When he opened his eyes, he saw the monochromatic glow of his own magic at the same time that he saw her. This would work. This had to work, because the alternative was Leonidas.
And you. He gave the thoughts to her without speaking. Now.
He held still, resisting his habit of closing off. She came into his mind. Not softly but with determination because that was Gray. Nothing timid. She touched boldly, accepting what she found. She became a part of his darkness. Just as he was now part of her magic.
Twinned.
He pushed aside her shirt collar and exposed the tender spot that was not quite the back of her neck and yet not the side either. He breathed in. So human. So frail and locked into a single physical manifestation. With the edge of a talon—the most he dared change—he scored her skin until blood ran, thick, red, hot with her life. She trusted him to see this through. Durian was determined not t
o fail her or himself. This was the only way he could bring out enough magic to complete the bond.
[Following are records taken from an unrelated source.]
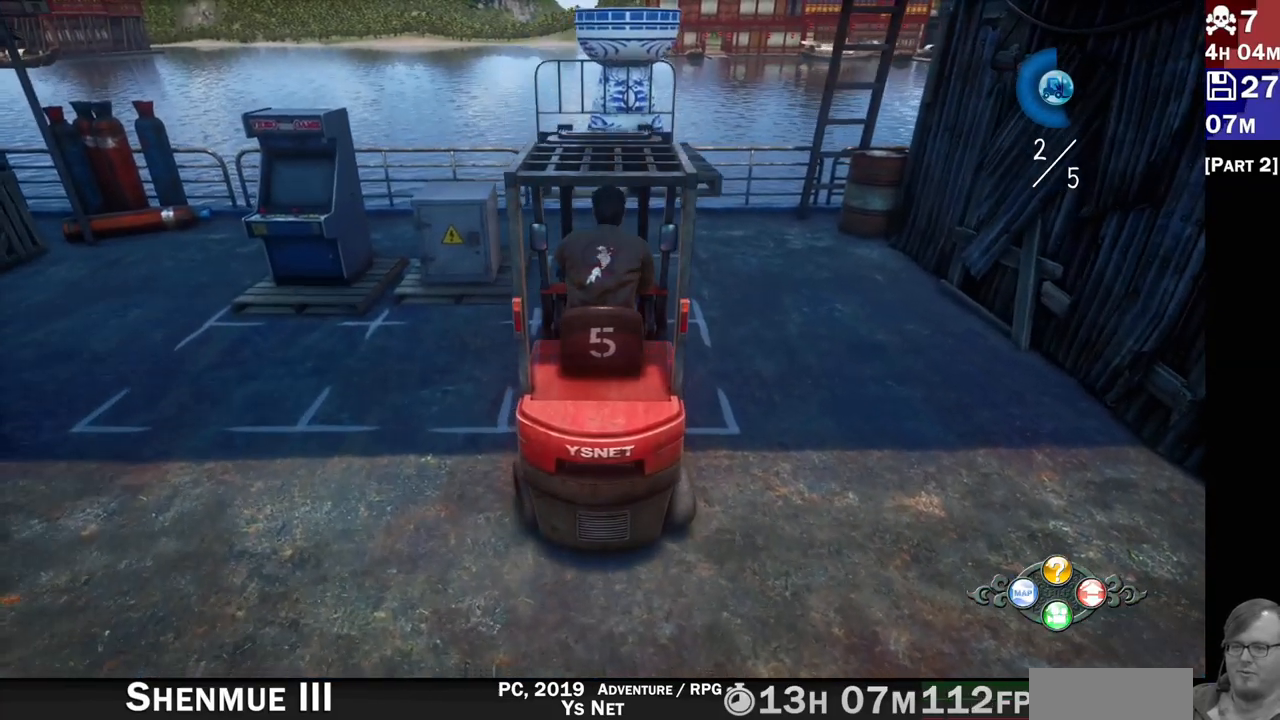
{"dt_ms": 500, "buttons": [], "left_stick": "down-left", "right_stick": "center"}
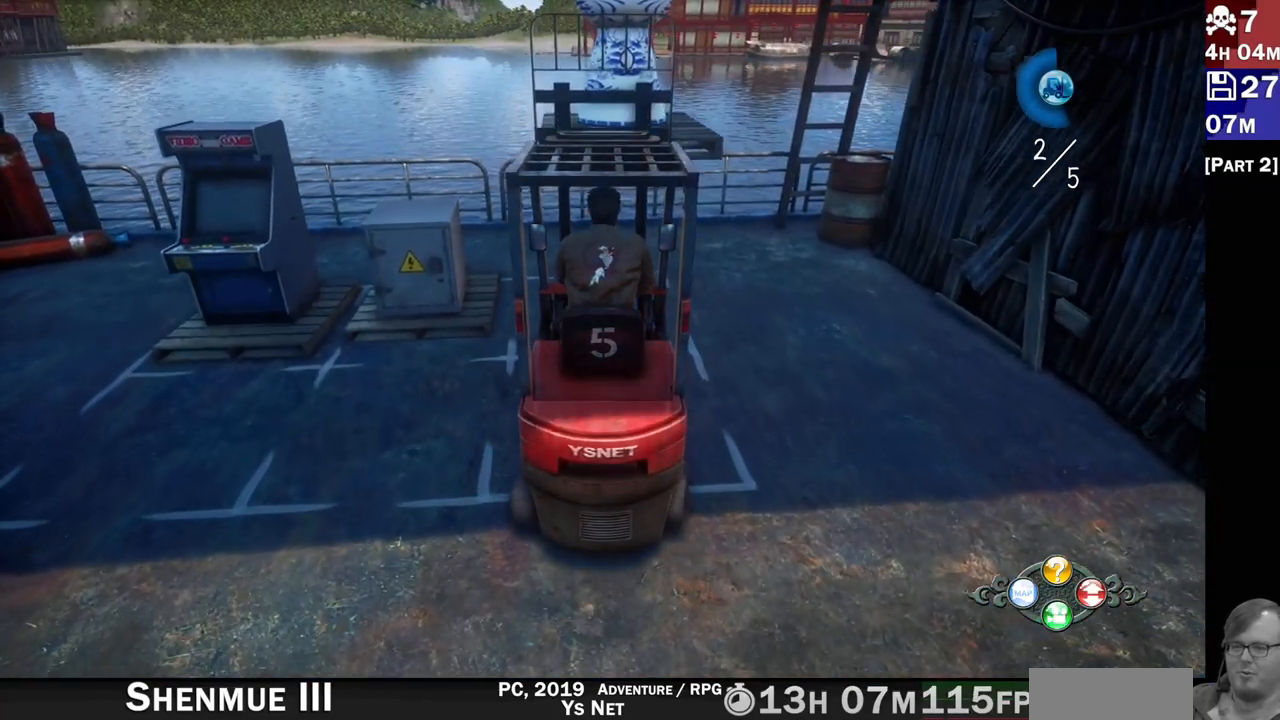
{"dt_ms": 500, "buttons": [], "left_stick": "center", "right_stick": "center", "events": [[483, "left_stick", "center"]]}
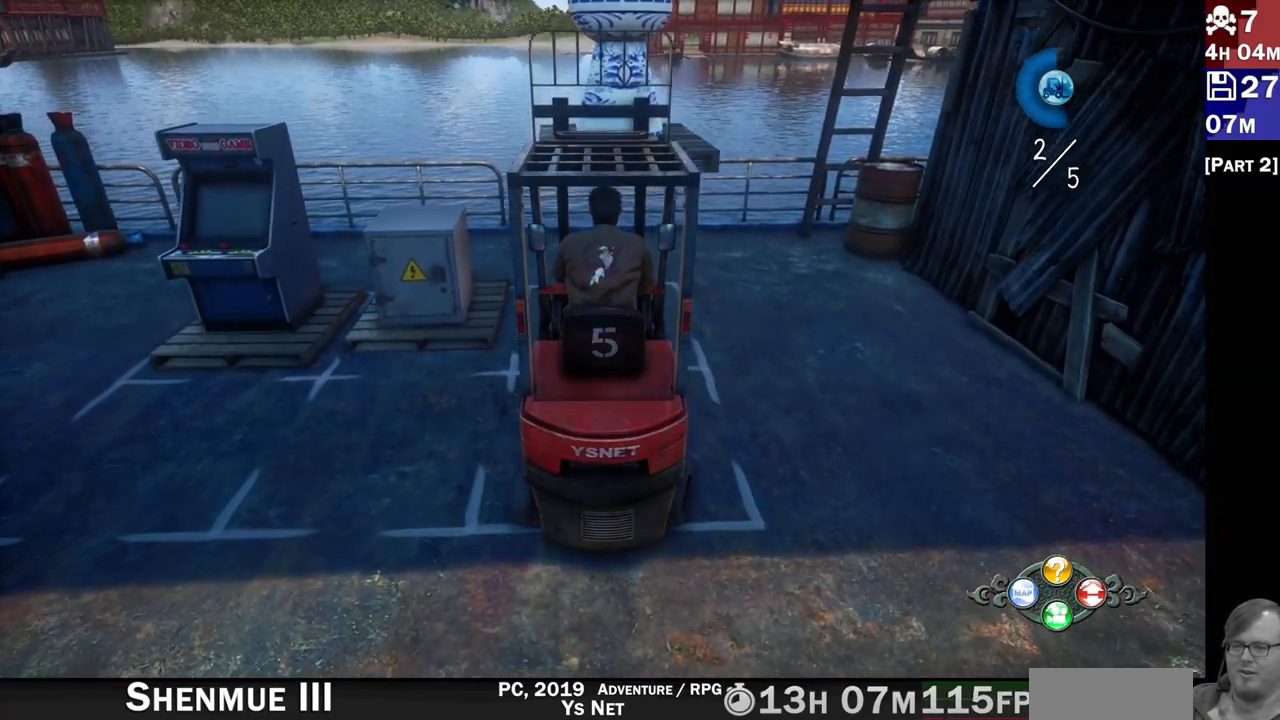
{"dt_ms": 500, "buttons": [], "left_stick": "center", "right_stick": "center", "events": [[233, "left_stick", "down-left"], [417, "left_stick", "center"]]}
He bent at the same time he pulled her up and hard against him, exquisitely aware that he was male and bigger and stronger than she was. He licked away the trail of crimson from the cut he’d made. The taste of her blood hit his tongue with an explosion of heat and power.
She drew a breath that brought her torso in closer contact with his. He was desperate to have her naked against him. Desperate. How could he not be when he already knew how ferociously she made love? When he knew her private thoughts about him?
Durian reached between them to open her shirt because he needed contact with her as if she were fully kin. He pushed downward with the slice of a taloned finger and separated the buttons from her shirt. He did the same to her bra. He covered her breast with a hand, and his body shivered from the inside out from the first touch. Warm, human skin. Soft female curves. Her nipple grew taut underneath his palm.
Yes.
Was that her desire or his?
Skin to skin. Touching. Tasting. He fit his mouth over the cut and a low growl rose up from his chest. She held onto him, arching toward him. Their bodies touched. He wanted her to be as naked as he was. On her back, her body accepting his. As he was right now. And then more.
He separated from her, but the whole time, his free hand moved over her torso, down to the charm in her navel, the dip at the base of her spine. She let out a breath, soft and low. She accepted the forming bond, let it happen. The desire in the sound rocked him.
He opened a similar cut on his throat. Gray stretched to reach him and he held her, both hands around her waist, bringing her up to him. His head spun when she latched onto him and her magic swept through him like a wave. Her tongue touched the cut he’d made along his neck. Her teeth nipped at him, and—God yes. With the sensation of a lock sliding into position, the blood-bond between them settled into place.
When she released him, he bared his teeth, beyond himself with desire and the sense that he belonged to her. He flashed onto his memory of the day he first saw her. A defiant human woman on the verge of losing control of the magic he thought she’d stolen, and, incredible as it seemed, determined to kill Christophe dit Menart. He could have killed her for her attack on the mage, but he hadn’t.